While the announcement of no visiting artist may have come as a shock to current students who have attended past concerts, this isn’t the first time Bonaventure hasn’t had one.

“There’s a big misconception that we have a concert every year,” said Josh Maxey, junior political science major and vice president of CAB. “Sean Kingston, who came in 2010, was the first concert we had in like four years probably.”

CAB also has to keep in mind the price of tickets and finding an act that’s appealing to everyone.

“People put on Facebook and Twitter that they would have paid $40 to see a good performer,” Emily Haas, a junior English major and CAB secretary, said. “But the student surveys have told us time and time again that they won’t pay that much money.”

Without the cost of bringing an expensive performing artist to campus this year, CAB is putting extra money toward Spring Weekend. On Friday, students will have access to a photo booth, large slide, obstacle course, mechanical bull and a velcro wall. On Saturday, the photo booth will be replaced by a fully functioning zip-line running from two pillars.

“We’ve never had that many inflatables and we’ve never spent that much money,” Eckel said. “We’re spending $4,000 more than we ever have and we’ve never had a zip-line. That’s something I think a lot of students are excited about.”

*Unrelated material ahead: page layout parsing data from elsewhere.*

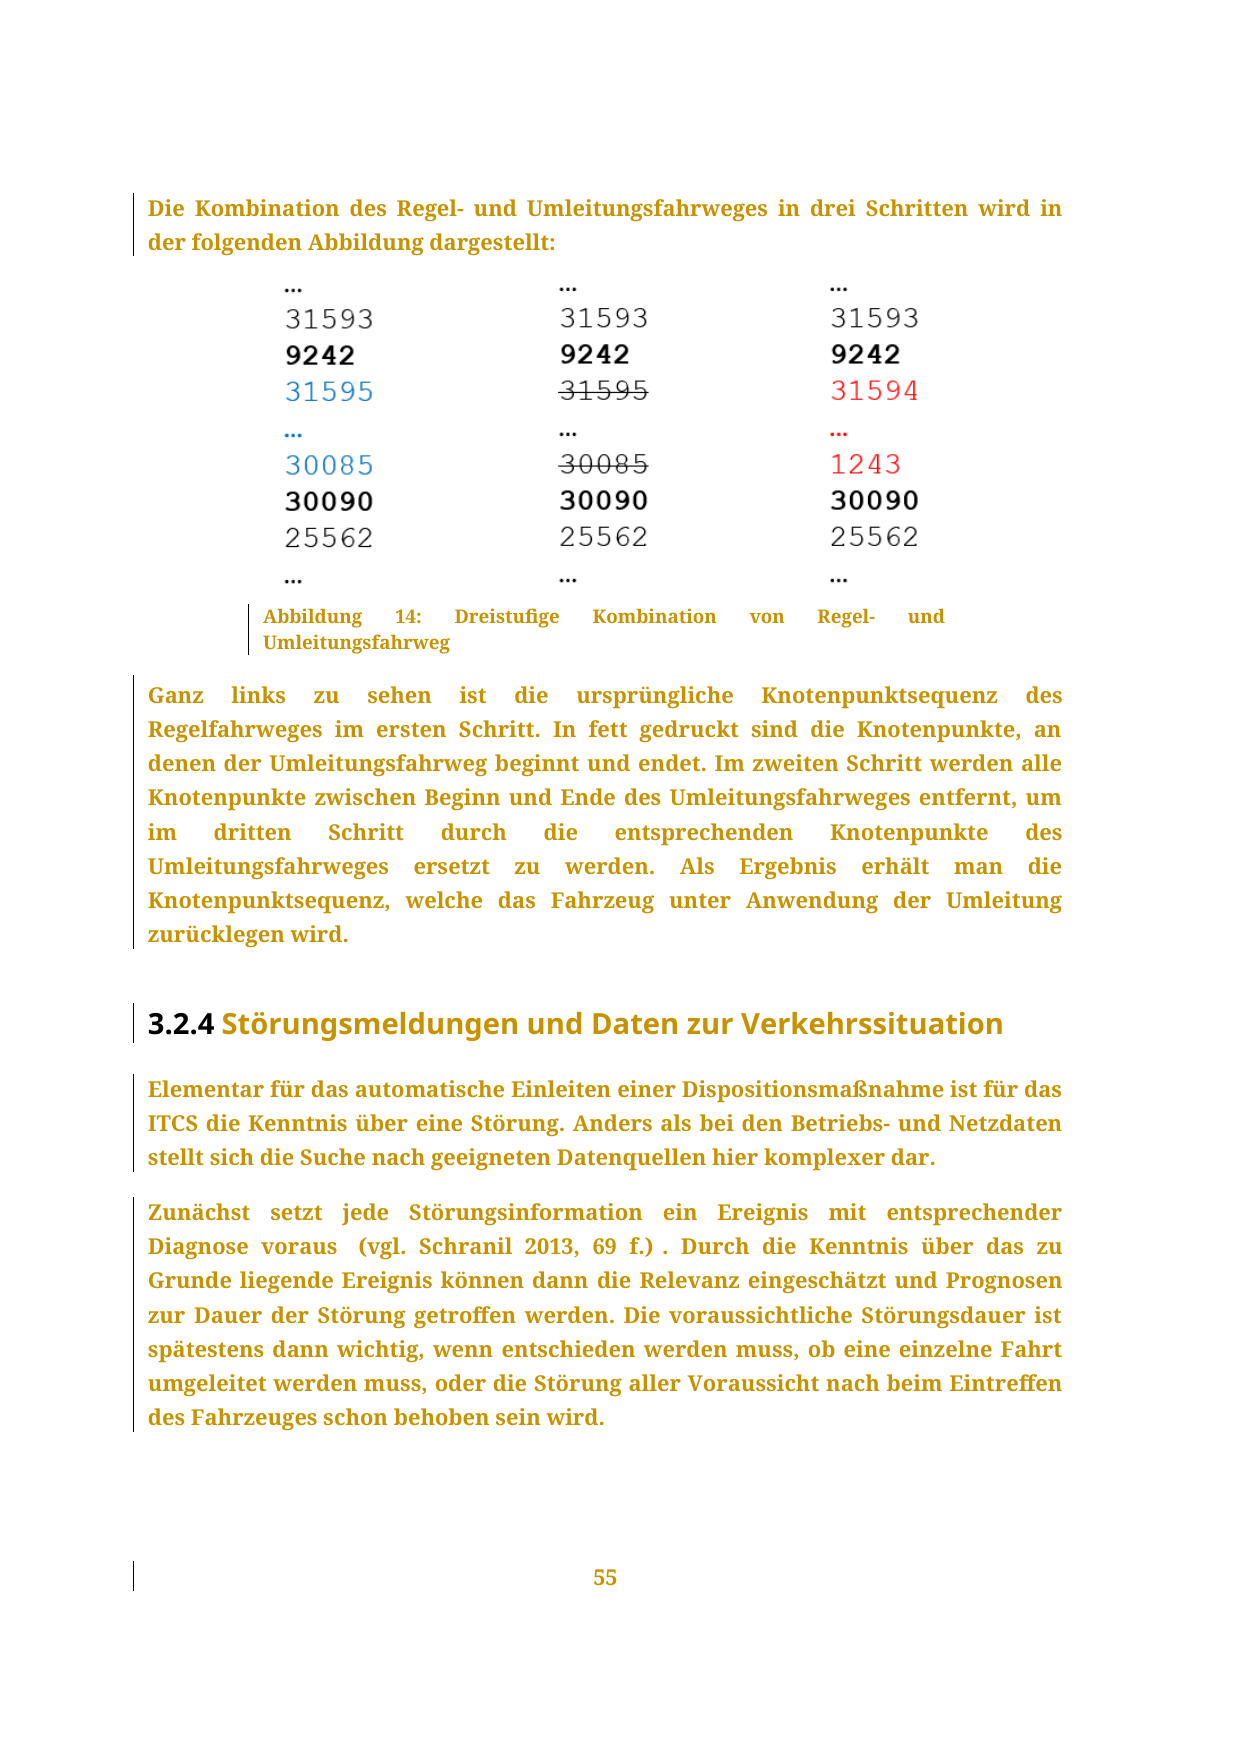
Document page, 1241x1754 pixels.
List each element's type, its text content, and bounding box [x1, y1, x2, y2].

text Ganz links zu sehen ist die ursprüngliche Knotenpunktsequenz des Regelfahrweges im ersten Schritt. In fett gedruckt sind die Knotenpunkte, an denen der Umleitungsfahrweg beginnt und endet. Im zweiten Schritt werden alle Knotenpunkte zwischen Beginn und Ende des Umleitungsfahrweges entfernt, um im dritten Schritt durch die entsprechenden Knotenpunkte des Umleitungsfahrweges ersetzt zu werden. Als Ergebnis erhält man die Knotenpunktsequenz, welche das Fahrzeug unter Anwendung der Umleitung zurücklegen wird. [148, 282, 1063, 949]
picture [262, 274, 945, 597]
text Zunächst setzt jede Störungsinformation ein Ereignis mit entsprechender Diagnose voraus . Durch die Kenntnis über das zu Grunde liegende Ereignis können dann die Relevanz eingeschätzt und Prognosen zur Dauer der Störung getroffen werden. Die voraussichtliche Störungsdauer ist spätestens dann wichtig, wenn entschieden werden muss, ob eine einzelne Fahrt umgeleitet werden muss, oder die Störung aller Voraussicht nach beim Eintreffen des Fahrzeuges schon behoben sein wird. [148, 1197, 1063, 1432]
subtitle Störungsmeldungen und Daten zur Verkehrssituation [148, 1003, 1063, 1043]
text Elementar für das automatische Einleiten einer Dispositionsmaßnahme ist für das ITCS die Kenntnis über eine Störung. Anders als bei den Betriebs- und Netzdaten stellt sich die Suche nach geeigneten Datenquellen hier komplexer dar. [148, 1074, 1063, 1172]
text Die Kombination des Regel- und Umleitungsfahrweges in drei Schritten wird in der folgenden Abbildung dargestellt: [148, 192, 1063, 256]
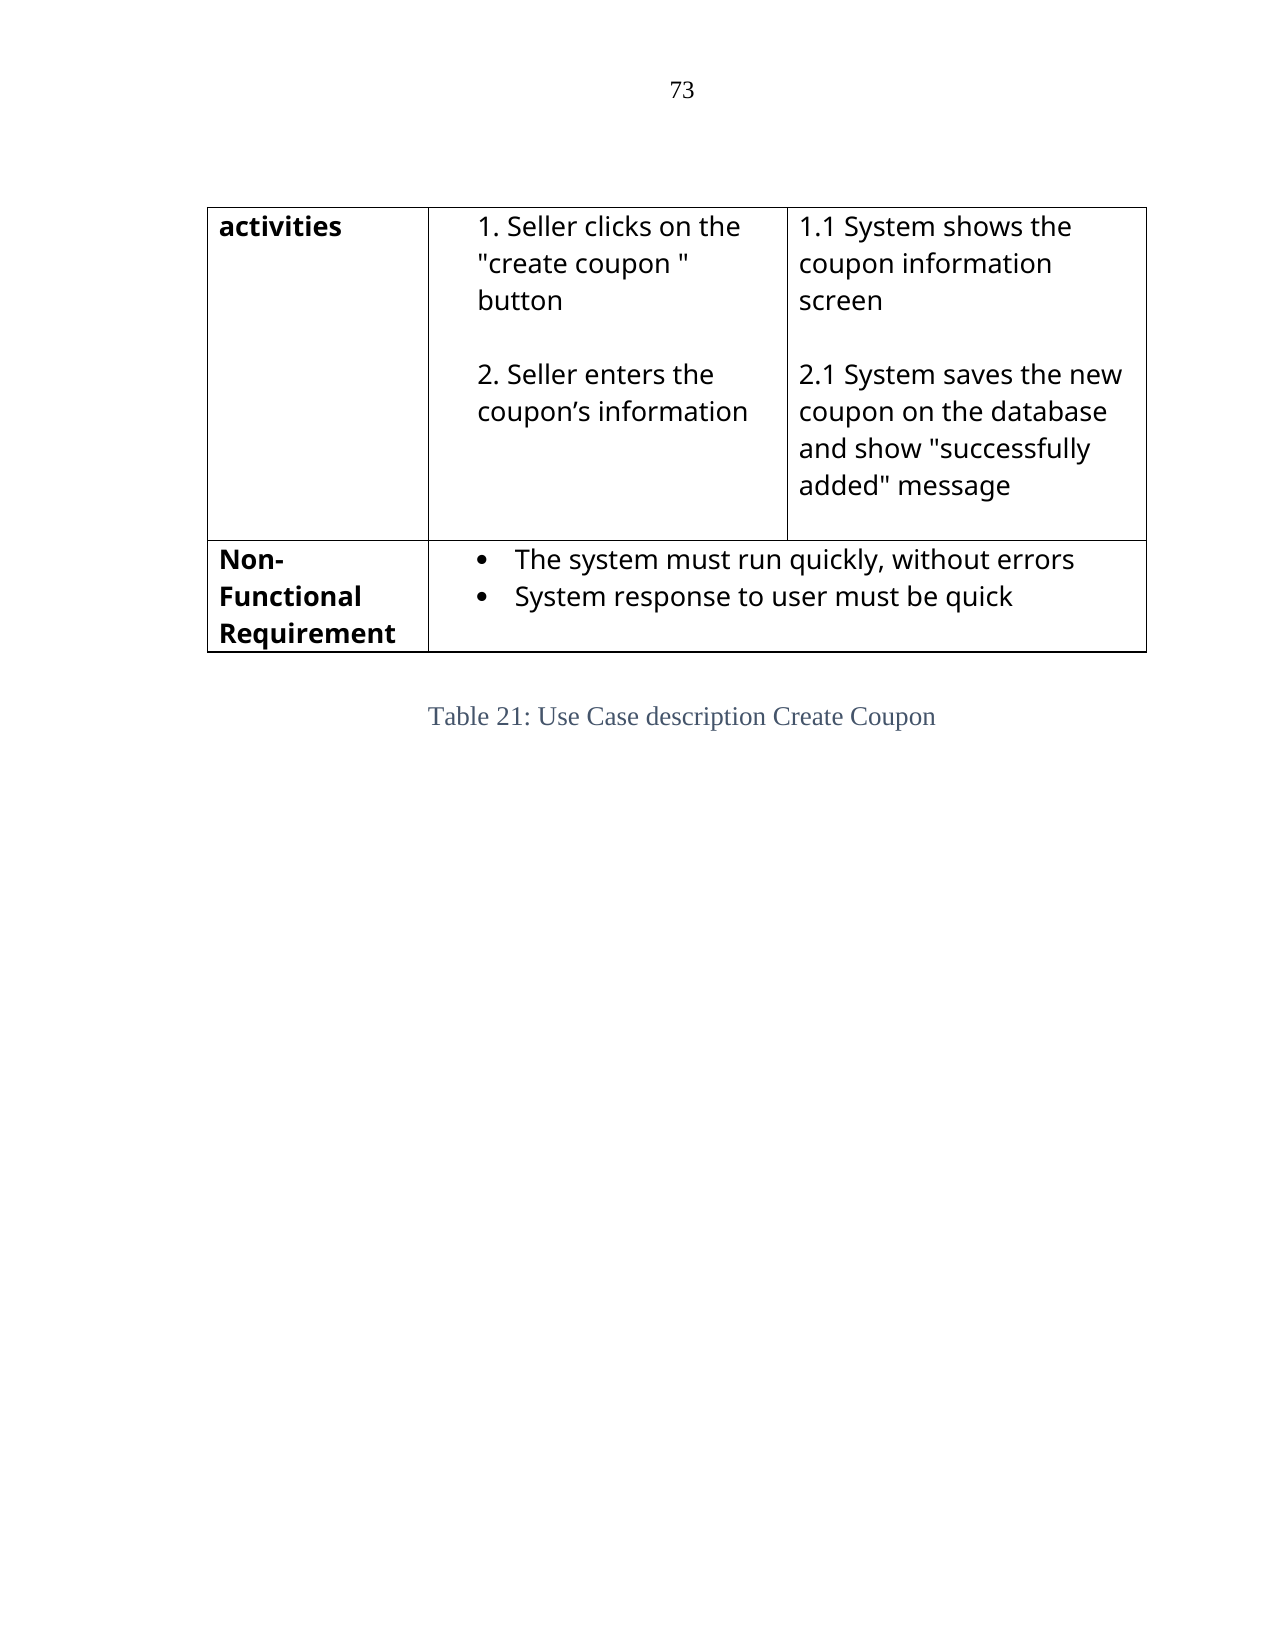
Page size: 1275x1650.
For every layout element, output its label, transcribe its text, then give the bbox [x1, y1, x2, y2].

text Table 21: Use Case description Create Coupon [207, 700, 1157, 731]
table_cell Non-Functional Requirement [208, 541, 428, 651]
table_cell 1.1 System shows the coupon information screen 2.1 System saves the new coupon on the database and show "successfully added" message [788, 208, 1146, 540]
table_cell The system must run quickly, without errors System response to user must be quick [429, 541, 1146, 651]
table_cell 1. Seller clicks on the "create coupon " button 2. Seller enters the coupon’s information [429, 208, 787, 540]
table_cell Flow of activities [208, 208, 428, 540]
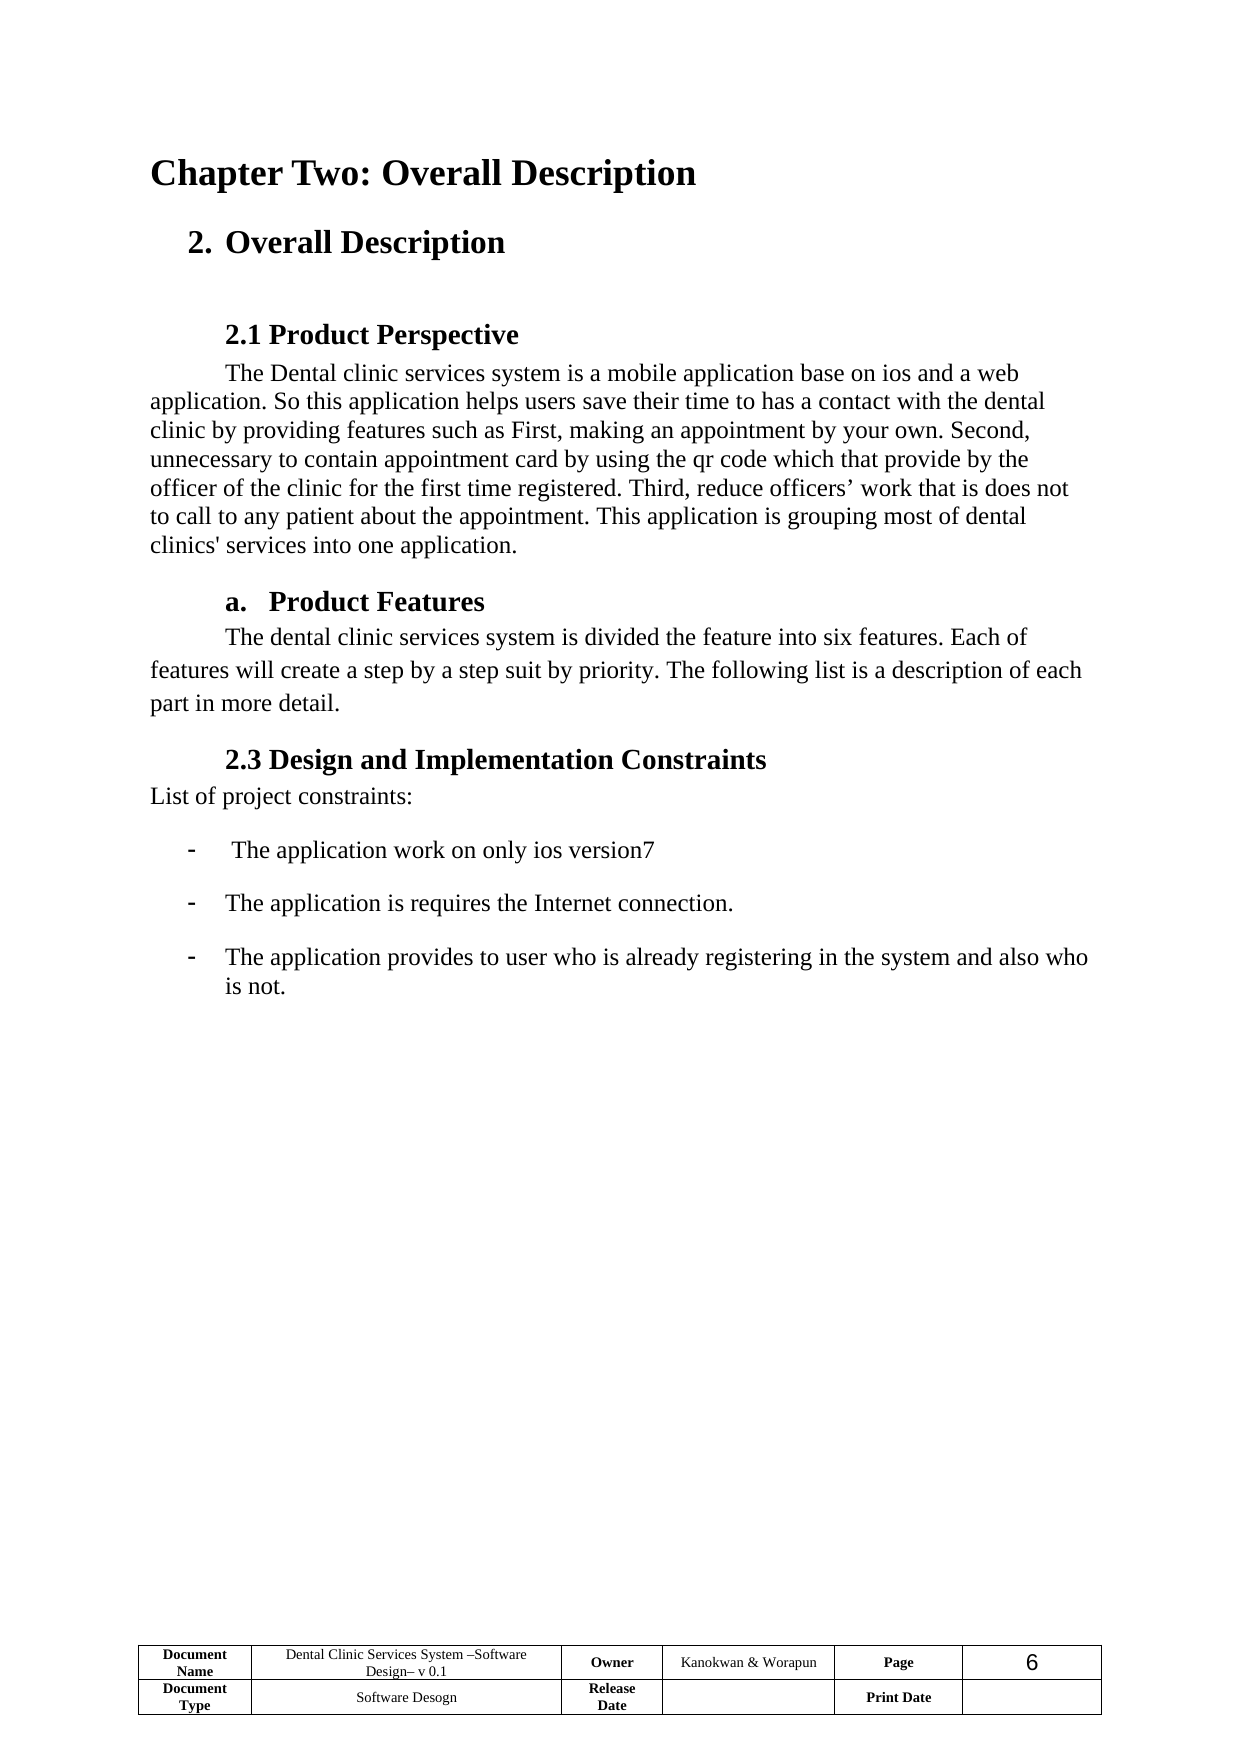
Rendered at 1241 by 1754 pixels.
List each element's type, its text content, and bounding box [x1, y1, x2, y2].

subtitle 2.3 Design and Implementation Constraints [150, 742, 1090, 776]
subtitle 2.1 Product Perspective [150, 317, 1090, 351]
text The dental clinic services system is divided the feature into six features. Each of features will create a step by a step suit by priority. The following list is a description of each part in more detail. [150, 622, 1090, 717]
subtitle Product Features [225, 584, 1090, 617]
list The application provides to user who is already registering in the system and also who is not. [187, 942, 1090, 1000]
subtitle Chapter Two: Overall Description [150, 150, 1090, 193]
list The application work on only ios version7 [187, 835, 1090, 863]
list The application is requires the Internet connection. [187, 888, 1090, 917]
text List of project constraints: [150, 781, 1090, 810]
text The Dental clinic services system is a mobile application base on ios and a web application. So this application helps users save their time to has a contact with the dental clinic by providing features such as First, making an appointment by your own. Second, unnecessary to contain appointment card by using the qr code which that provide by the officer of the clinic for the first time registered. Third, reduce officers’ work that is does not to call to any patient about the appointment. This application is grouping most of dental clinics' services into one application. [150, 358, 1090, 559]
subtitle Overall Description [187, 222, 1090, 261]
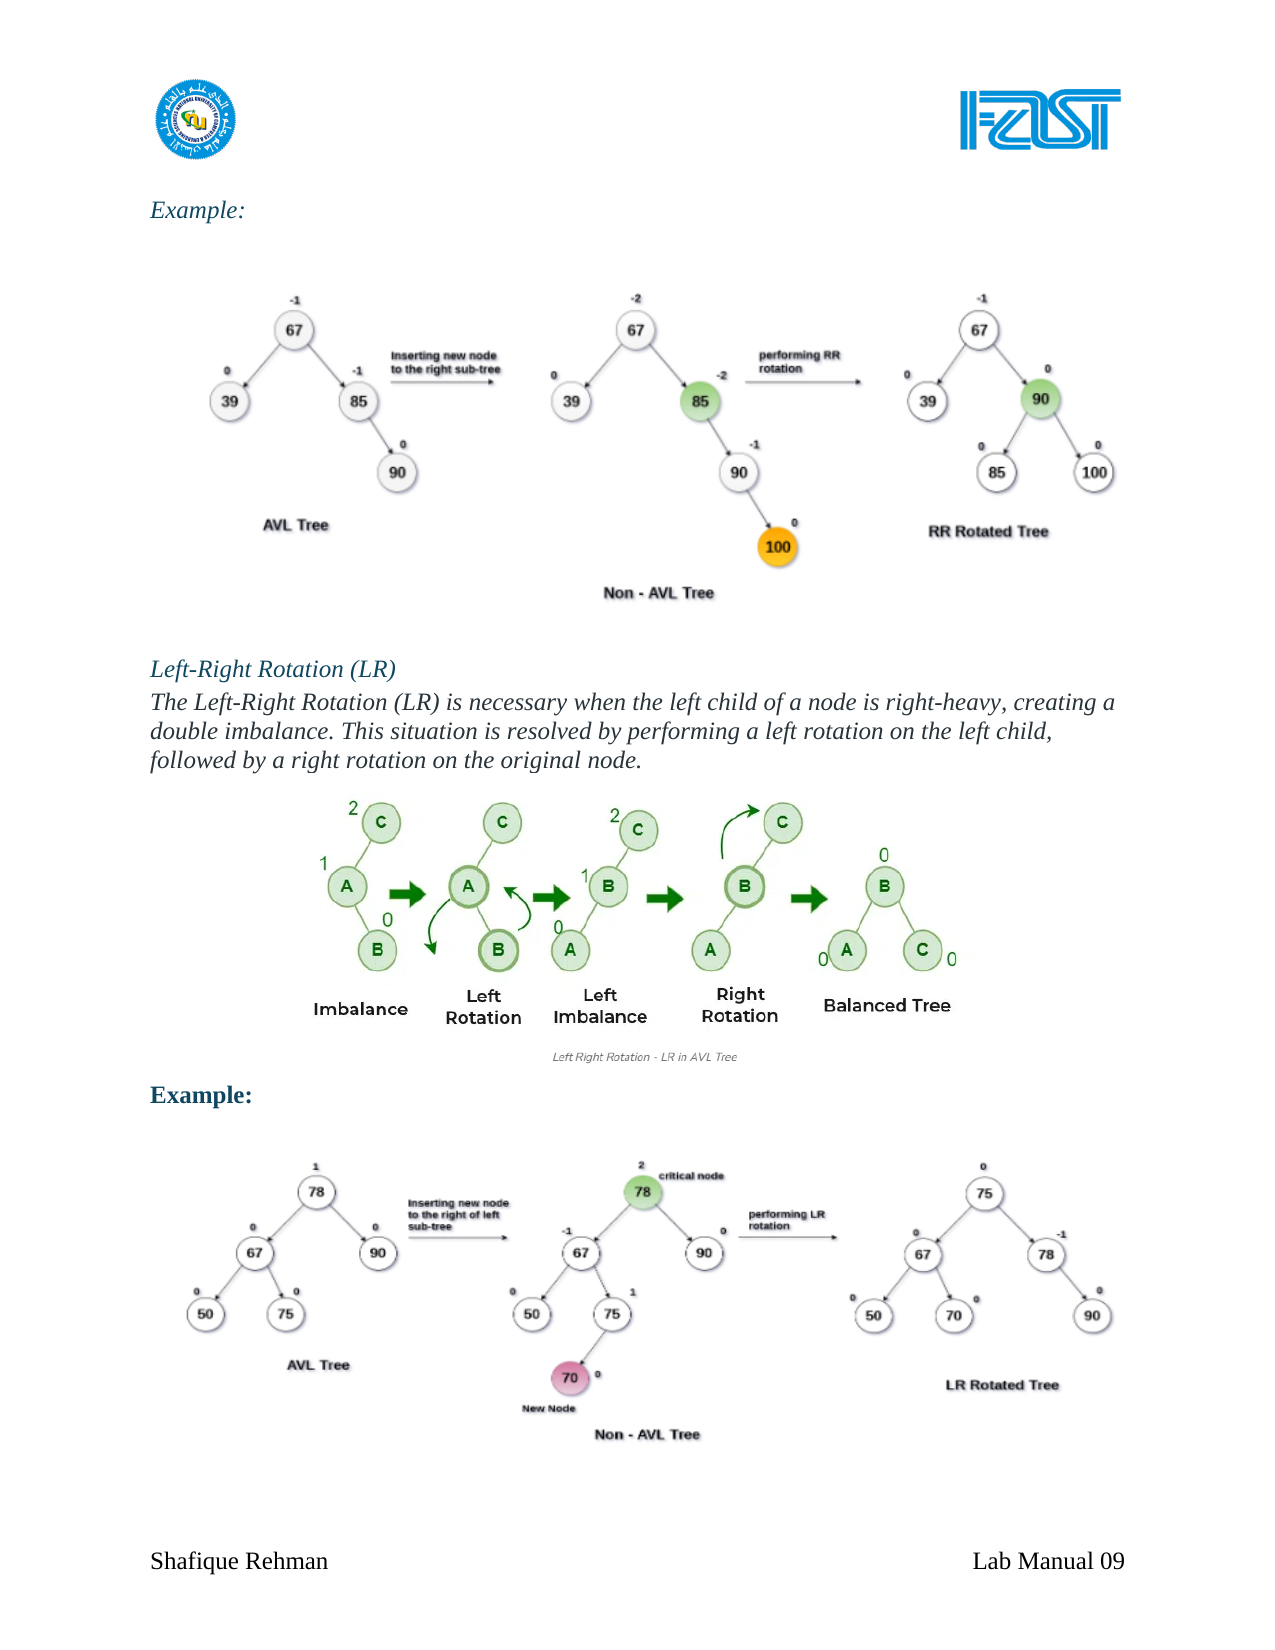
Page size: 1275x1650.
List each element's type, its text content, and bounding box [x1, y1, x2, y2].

subtitle Left-Right Rotation (LR) [150, 654, 1125, 683]
text The Left-Right Rotation (LR) is necessary when the left child of a node is right-heavy, creating a double imbalance. This situation is resolved by performing a left rotation on the left child, followed by a right rotation on the original node. [150, 687, 1125, 774]
picture [150, 75, 240, 167]
picture [300, 773, 975, 1072]
picture [150, 228, 1125, 647]
picture [953, 75, 1125, 167]
picture [150, 1112, 1125, 1492]
subtitle Example: [150, 1080, 1125, 1109]
subtitle Example: [150, 195, 1125, 224]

While students are disappointed with no concert to look forward to, senior journalism and mass communication major Samantha Kauffman said she understands for the most part.

“We (seniors) shouldn’t be punished for low enrollment and I think every class should be allowed to have a concert,” Kauffman said. “However, I can understand how the school can’t put the funds together because we’re small and just don’t have the money.”

Kauffman said she believes the size of Bonaventure makes it difficult to get well-known acts to perform here.

“As much as I would want a concert, I understand,” Kauffman said. “Spring Weekend and the concert are privileges and not rights.”

Kuchera mentioned even with higher enrollment, concerts are not always guaranteed because CAB has multiple expenses to focus on.

Dietrich admitted she was also upset with the thought of not having a concert but doesn’t blame the university. She mentioned how potentially seeing her peers perform helps a bit.

“We all know there isn’t a whole lot to do in this area, so a concert would be a highlight for all the students to get someone cool coming to Bona’s,” Dietrich said. “But I’m glad that we’ll have some Bona students performing. This way, we at least have some entertainment. I’m excited about it!”